* [Given data]:
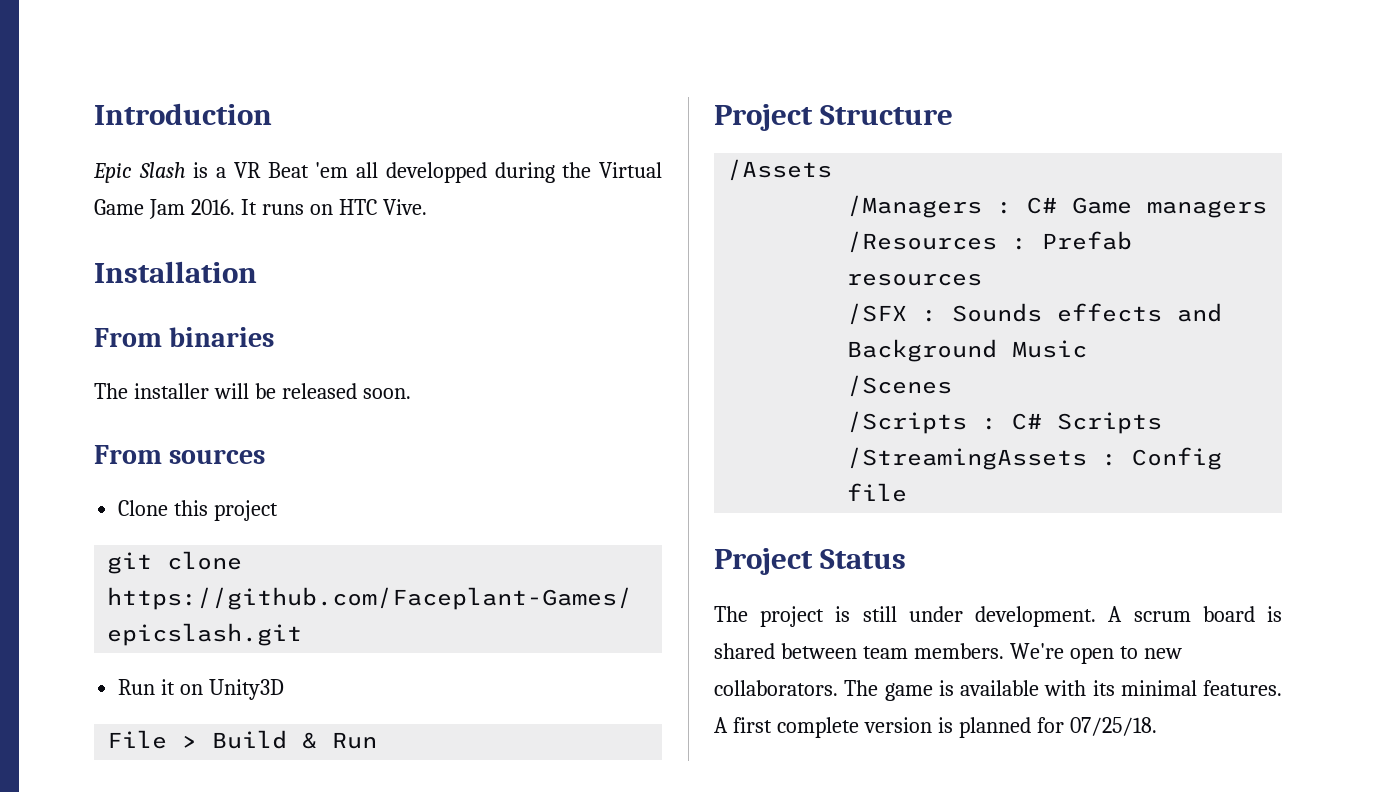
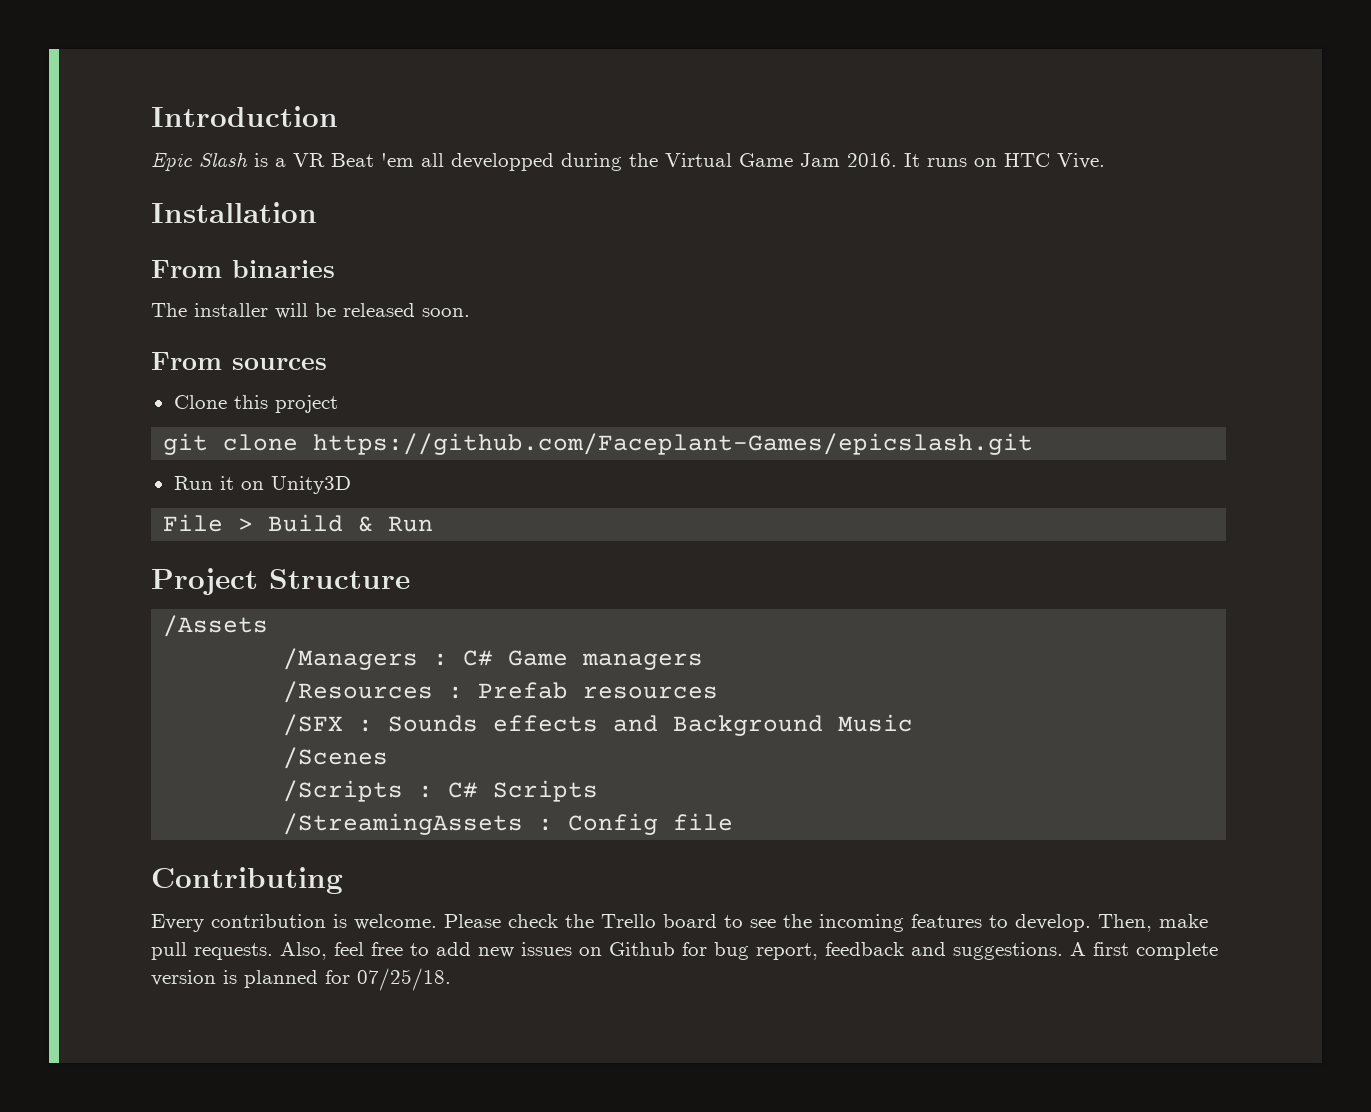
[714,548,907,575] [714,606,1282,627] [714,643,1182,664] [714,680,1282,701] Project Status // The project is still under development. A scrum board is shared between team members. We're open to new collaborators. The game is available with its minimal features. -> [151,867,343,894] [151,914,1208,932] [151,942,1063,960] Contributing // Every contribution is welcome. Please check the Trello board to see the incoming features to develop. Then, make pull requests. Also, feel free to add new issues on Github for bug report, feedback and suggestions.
--
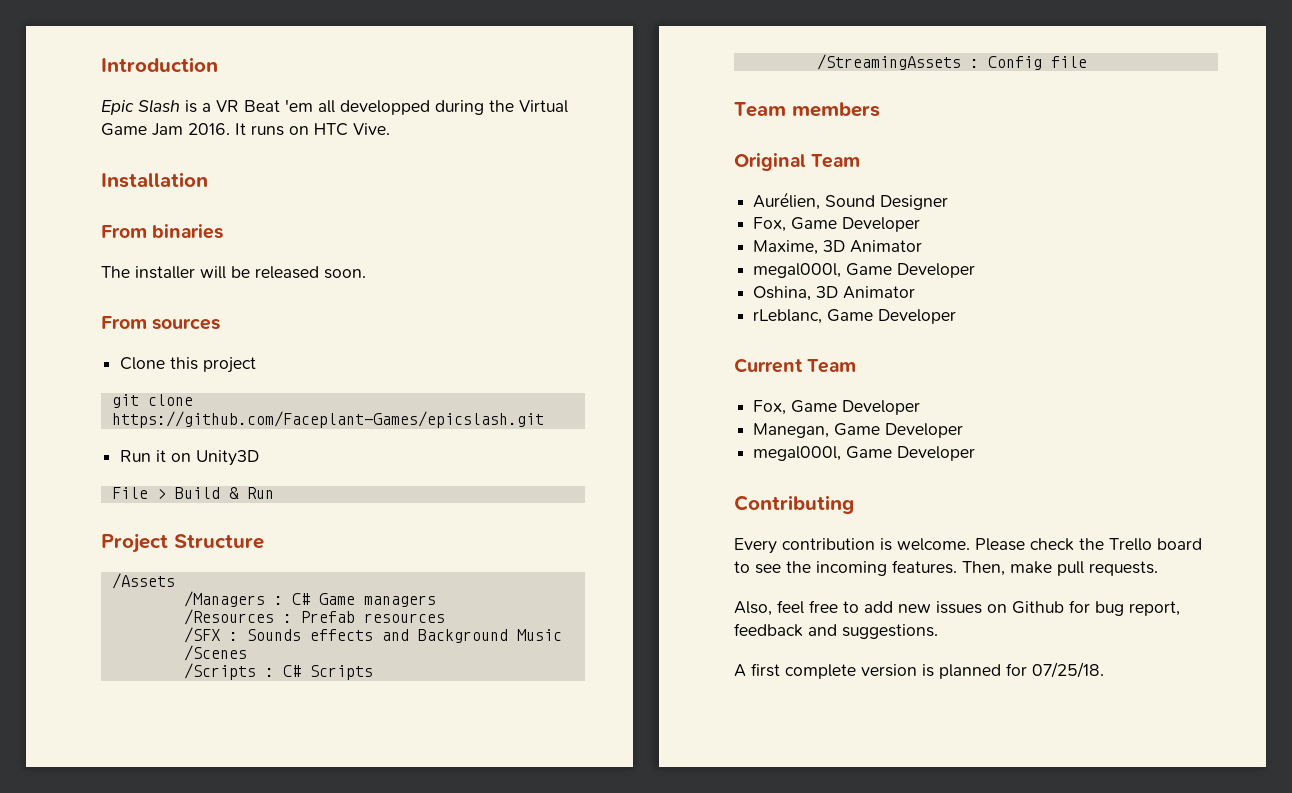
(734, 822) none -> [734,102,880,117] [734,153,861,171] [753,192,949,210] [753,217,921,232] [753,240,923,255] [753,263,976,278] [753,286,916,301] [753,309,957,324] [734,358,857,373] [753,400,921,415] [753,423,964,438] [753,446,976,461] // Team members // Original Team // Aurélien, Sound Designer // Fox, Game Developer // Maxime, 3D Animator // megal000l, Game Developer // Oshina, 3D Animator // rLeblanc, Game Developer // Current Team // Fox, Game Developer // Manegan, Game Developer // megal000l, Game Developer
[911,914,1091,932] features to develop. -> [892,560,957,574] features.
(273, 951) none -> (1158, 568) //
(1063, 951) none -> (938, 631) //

* [Task directions]:
Find the word "features" in the data and copy out each line where it turns up.

* [Result of the task]:
[714,548,907,575] [714,606,1282,627] [714,643,1182,664] [714,680,1282,701] Project Status // The project is still under development. A scrum board is shared between team members. We're open to new collaborators. The game is available with its minimal features. -> [151,867,343,894] [151,914,1208,932] [151,942,1063,960] Contributing // Every contribution is welcome. Please check the Trello board to see the incoming features to develop. Then, make pull requests. Also, feel free to add new issues on Github for bug report, feedback and suggestions.
[911,914,1091,932] features to develop. -> [892,560,957,574] features.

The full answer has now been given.